## EXTRACTED TEXT
★ ★ ★ ★ ★ ★ ★
Address of data that is static, be it shared or tls or __gshared or immutable on o/s <x>

Sun Sep 10 14:38:03 PDT 2017

On Wednesday, 6 September 2017 at 15:55:35 UTC, Ali Çehreli wrote:
> On 09/06/2017 08:27 AM, Cecil Ward wrote:
> > If someone has some static data somewhere, be it in tls or
> marked shared
> > __gshared or immutable or combinations (whatever), and
> someone takes the
> > address of it and pass that address to some other routine of
> mine that
> > does not have access to the source code of the original
> definition of
> > the object in question, then is it possible to just use 'the
> address'
> > passed without knowing anything about that data? I'm assuming
> that the
> > answer might also depend on compilers, machine architectures
> and
> > operating systems?
> >
> > If this kind of assumption is very ill-advised, is there
> anything
> > written up about implementation details in different
> operating systems /
> > compilers ?
>
> Yes, they are all valid operations. Further, the object need 
> not be a static one; you can do the same with any object even 
> it's on the stack. However,
>
> - The object must remain alive whenever the other routine uses 
> it. This precludes the case of the object being on the stack 
> and the other routine saving it for later use. When that later 
> use happens, there is no object any more. (An exception: The 
> object may be kept alive by a closure; so even that case is 
> valid.)
>
> - Remember that in D data is thread-local by default; e.g. a 
> module variable will appear to be on the same address to all 
> threads but each thread will have its own copy. So, if the data 
> is going to be used in another thread, it must be defined as 
> 'shared'. Otherwise, although the code will look like it's 
> working, different threads will be accessing different data. 
> (Sometimes this is exactly what is desired but not what you're 
> looking for.) (Fortunately, many high-level thread operations 
> like the ones in std.concurrency will not let you share data 
> unless it's 'shared'.)
>
> Ali

Ali, I have worked on operating systems' development in r+d. My 
definitions of terms are hopefully the same as yours. If we refer 
to two threads, if they both belong to the same process, then 
they share a common address space, by my definition of the terms 
'thread' and 'process'. I use thread to mean basically a stack, 
plus register set, a cpu execution context, but has nothing to do 
with virtual memory spaces or o/s ownership of resources, the one 
exception being a tls space, which by definition is 
one-per-thread. A process is one or more threads plus an address 
space and a set of all the resources owned by the process 
according to the o/s. I'm just saying this so you know how I'm 
used to approving this.
★ ★ ★ ★ ★ ★ ★
## RECORD EXCERPTS
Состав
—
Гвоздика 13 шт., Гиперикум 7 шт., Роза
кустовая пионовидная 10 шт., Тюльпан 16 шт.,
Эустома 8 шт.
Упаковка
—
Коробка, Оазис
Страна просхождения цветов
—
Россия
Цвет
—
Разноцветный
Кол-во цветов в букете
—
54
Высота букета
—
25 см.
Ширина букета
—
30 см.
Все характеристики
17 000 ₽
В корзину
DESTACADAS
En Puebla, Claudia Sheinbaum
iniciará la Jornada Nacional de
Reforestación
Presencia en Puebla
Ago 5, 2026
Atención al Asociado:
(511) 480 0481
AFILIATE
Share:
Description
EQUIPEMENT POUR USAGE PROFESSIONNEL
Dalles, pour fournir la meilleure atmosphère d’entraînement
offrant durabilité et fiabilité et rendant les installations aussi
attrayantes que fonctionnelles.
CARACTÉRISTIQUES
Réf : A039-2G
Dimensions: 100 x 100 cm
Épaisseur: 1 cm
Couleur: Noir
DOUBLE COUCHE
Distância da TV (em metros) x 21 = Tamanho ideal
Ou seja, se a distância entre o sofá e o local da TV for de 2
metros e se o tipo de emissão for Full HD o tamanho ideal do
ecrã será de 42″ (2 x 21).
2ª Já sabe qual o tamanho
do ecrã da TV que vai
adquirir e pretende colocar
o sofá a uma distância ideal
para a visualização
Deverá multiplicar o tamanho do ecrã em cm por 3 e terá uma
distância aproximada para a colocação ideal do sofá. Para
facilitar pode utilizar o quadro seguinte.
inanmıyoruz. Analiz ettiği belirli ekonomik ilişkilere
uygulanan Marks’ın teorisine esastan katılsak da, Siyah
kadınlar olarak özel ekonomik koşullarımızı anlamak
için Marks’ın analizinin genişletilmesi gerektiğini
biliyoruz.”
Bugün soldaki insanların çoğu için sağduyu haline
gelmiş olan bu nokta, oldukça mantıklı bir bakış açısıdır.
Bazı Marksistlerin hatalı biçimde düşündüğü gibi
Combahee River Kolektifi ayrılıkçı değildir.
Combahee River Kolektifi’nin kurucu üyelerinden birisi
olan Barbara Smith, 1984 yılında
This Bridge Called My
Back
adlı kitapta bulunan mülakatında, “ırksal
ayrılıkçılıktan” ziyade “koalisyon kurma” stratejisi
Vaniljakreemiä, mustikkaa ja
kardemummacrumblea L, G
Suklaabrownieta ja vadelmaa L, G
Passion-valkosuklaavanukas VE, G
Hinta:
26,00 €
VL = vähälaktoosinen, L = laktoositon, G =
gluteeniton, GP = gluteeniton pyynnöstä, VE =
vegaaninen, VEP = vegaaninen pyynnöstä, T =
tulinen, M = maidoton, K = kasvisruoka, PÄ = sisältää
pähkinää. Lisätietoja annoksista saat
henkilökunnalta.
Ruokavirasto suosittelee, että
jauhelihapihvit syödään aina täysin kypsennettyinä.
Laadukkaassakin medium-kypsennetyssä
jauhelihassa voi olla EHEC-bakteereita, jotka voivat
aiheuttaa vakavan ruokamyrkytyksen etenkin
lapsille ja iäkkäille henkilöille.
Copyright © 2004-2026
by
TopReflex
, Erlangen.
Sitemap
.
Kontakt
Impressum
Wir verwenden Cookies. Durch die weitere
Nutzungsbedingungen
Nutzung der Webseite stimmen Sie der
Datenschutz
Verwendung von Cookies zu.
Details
★ ★ ★ ★ ★ ★ ★
## TASKS
• 1. In the forum thread, what can keep a stack object alive so that another routine can still validly use it later?
• 2. Reproduce the forum thread word for word between "Ali, I have" and "to approving this.", inclusive.

## ANSWERS TO THIS EXERCISE
• 1. A closure.

• 2.
Ali, I have worked on operating systems' development in r+d. My 
definitions of terms are hopefully the same as yours. If we refer 
to two threads, if they both belong to the same process, then 
they share a common address space, by my definition of the terms 
'thread' and 'process'. I use thread to mean basically a stack, 
plus register set, a cpu execution context, but has nothing to do 
with virtual memory spaces or o/s ownership of resources, the one 
exception being a tls space, which by definition is 
one-per-thread. A process is one or more threads plus an address 
space and a set of all the resources owned by the process 
according to the o/s. I'm just saying this so you know how I'm 
used to approving this.